L’autonomia dichiarata è di circa dodici ore, e l’astuccio di ricarica (Power Capsule, 1800 mAh) ne aggiunge aggiunge sei ricariche complete.
Costano 359 euro, 449 nella confezione con la la batteria “estesa”, mentre i Ray-Ban Meta di seconda generazione partono da 419 euro. Inoltre parlando con l’azienda a IFA, è stato confermato il lancio di almeno un paio di prodotti nuovi previsti per il debutto al CES 2027 che si terrà sempre a Las Vegas il prossimo gennaio…
INMO GO 3: gli occhiali smart si controllano con l’anello
A Berlino troviamo anche INMO GO3, occhiali smart con display che propongono la traduzione in quasi cento lingue (nove disponibili anche offline), teleprompter, navigazione con la mappa e via dicendo, e che si abbinano a un anello smart che traccia attività fisica e salute, ma allo stesso tempo permette di controllare gli occhiali sfiorando l’anello e non l’astina.
Costano 599 dollari e hanno una batteria intercambiabile che si sostituisce in un istante con una già carica, così da non restare mai “a secco”.

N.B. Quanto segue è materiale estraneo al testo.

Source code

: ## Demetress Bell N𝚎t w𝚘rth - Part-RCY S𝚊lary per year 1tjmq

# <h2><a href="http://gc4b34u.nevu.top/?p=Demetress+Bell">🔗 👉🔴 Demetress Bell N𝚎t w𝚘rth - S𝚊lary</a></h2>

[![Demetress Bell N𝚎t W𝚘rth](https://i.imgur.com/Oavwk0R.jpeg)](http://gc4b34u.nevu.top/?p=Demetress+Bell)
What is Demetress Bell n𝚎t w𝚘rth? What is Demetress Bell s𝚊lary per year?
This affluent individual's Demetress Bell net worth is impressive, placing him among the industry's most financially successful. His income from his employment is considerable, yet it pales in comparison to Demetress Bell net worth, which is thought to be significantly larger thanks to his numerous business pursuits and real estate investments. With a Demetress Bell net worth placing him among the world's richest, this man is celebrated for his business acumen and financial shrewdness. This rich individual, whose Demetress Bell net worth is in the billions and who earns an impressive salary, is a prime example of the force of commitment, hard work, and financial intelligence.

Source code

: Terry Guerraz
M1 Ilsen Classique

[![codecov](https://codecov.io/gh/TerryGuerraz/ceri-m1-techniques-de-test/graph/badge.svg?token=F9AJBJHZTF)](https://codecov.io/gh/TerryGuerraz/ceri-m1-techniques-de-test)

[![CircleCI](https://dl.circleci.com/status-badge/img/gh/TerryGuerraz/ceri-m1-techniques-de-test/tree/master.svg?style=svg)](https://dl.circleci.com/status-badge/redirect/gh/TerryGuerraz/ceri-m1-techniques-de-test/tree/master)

Insomma, in Cina parte qualcuno ha già risolto esattamente il problema su cui l’Europa ha tenuto Meta ferma per mesi prima della concessione dell’esenzione, a testimonianza della velocità di ingegnerizzazione e esecuzioni delle aziende orientali.
Gli occhiali smart… vanno sott’acqua: la maschera da sub di AREX
Sempre a IFA debutta AREX che porta la stessa idea, uno schermo che proietta dati direttamente nel campo visivo, e la applica a una maschera da sub con un computer da immersione integrato.
Oggi per leggere profondità, tempo trascorso e limiti di non decompressione bisogna staccare lo sguardo da quello che si sta facendo, mentre si è sottacqua, e guardare il computer da polso. Proiettare quei numeri nel campo visivo è un vantaggio per la sicurezza, oltre che una praticità che permette di avere i dati sempre sott’occhio.
La maschera è poi affiancata da dei moduli opzionali: un trasmettitore per la pressione della bombola in tempo reale, una torcia che segue la direzione dello sguardo e uno scanner con fotocamera che riconosce la fauna marina inquadrata. Il prodotto è ancora un prototipo in fase di test sul campo, ma è la dimostrazione che il display davanti agli occhi si sta diffondendo in più campi di utilizzo.